BEGIN

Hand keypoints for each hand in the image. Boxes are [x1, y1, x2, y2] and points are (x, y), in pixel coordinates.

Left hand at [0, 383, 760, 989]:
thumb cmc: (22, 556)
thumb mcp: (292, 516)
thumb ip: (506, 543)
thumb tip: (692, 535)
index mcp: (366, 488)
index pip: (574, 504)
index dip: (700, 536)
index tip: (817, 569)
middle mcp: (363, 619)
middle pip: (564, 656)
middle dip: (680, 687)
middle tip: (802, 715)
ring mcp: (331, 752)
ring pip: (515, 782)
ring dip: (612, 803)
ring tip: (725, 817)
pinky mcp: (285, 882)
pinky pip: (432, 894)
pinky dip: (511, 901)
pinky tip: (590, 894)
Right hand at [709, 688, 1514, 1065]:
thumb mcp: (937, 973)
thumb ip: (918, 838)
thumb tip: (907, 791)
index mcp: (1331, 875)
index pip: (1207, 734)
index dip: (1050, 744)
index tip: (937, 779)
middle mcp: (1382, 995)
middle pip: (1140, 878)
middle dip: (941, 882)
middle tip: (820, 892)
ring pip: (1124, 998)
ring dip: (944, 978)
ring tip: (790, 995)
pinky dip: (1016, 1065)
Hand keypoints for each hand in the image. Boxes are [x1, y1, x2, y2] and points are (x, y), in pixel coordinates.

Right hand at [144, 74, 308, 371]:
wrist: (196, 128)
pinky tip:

END
BEGIN

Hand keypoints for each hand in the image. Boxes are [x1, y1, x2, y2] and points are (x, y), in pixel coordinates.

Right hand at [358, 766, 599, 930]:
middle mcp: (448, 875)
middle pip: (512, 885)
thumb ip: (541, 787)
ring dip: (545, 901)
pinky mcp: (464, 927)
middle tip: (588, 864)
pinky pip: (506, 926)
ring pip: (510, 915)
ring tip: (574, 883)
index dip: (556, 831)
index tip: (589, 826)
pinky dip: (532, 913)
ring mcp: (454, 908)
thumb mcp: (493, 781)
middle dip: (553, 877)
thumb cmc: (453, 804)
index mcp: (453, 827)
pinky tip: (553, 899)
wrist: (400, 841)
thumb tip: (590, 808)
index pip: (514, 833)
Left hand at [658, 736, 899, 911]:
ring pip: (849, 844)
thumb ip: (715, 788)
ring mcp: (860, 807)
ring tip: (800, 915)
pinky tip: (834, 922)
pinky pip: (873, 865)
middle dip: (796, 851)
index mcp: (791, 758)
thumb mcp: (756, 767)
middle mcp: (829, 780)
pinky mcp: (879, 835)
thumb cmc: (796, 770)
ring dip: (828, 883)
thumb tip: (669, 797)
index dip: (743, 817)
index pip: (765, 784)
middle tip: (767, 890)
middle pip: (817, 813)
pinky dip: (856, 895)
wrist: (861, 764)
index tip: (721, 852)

END

What the task requires:
Starting at the line that has "middle pip: (564, 656)" in the records above, restate word for word every line until the one that has "pinky dip: (1016, 1065)", and include that one as well.

Answer box:
middle pip: (564, 656)
middle dip: (680, 687)
middle tip: (802, 715)
ring mcp: (331, 752)
ring pip: (515, 782)
ring dip: (612, 803)
ring tip: (725, 817)
pinky mcp: (285, 882)
pinky pip: (432, 894)
pinky dip: (511, 901)
pinky tip: (590, 894)
Right hand at [709, 688, 1514, 1065]:
thumb mcp: (937, 973)
thumb ip: (918, 838)
thumb tip: (907, 791)
index mcp: (1331, 875)
index pip: (1207, 734)
index dip: (1050, 744)
index tip: (937, 779)
middle mcp: (1382, 995)
middle pip: (1140, 878)
middle dip: (941, 882)
middle tip: (820, 892)
ring pip: (1124, 998)
ring dip: (944, 978)
ring tip: (790, 995)
pinky dip: (1016, 1065)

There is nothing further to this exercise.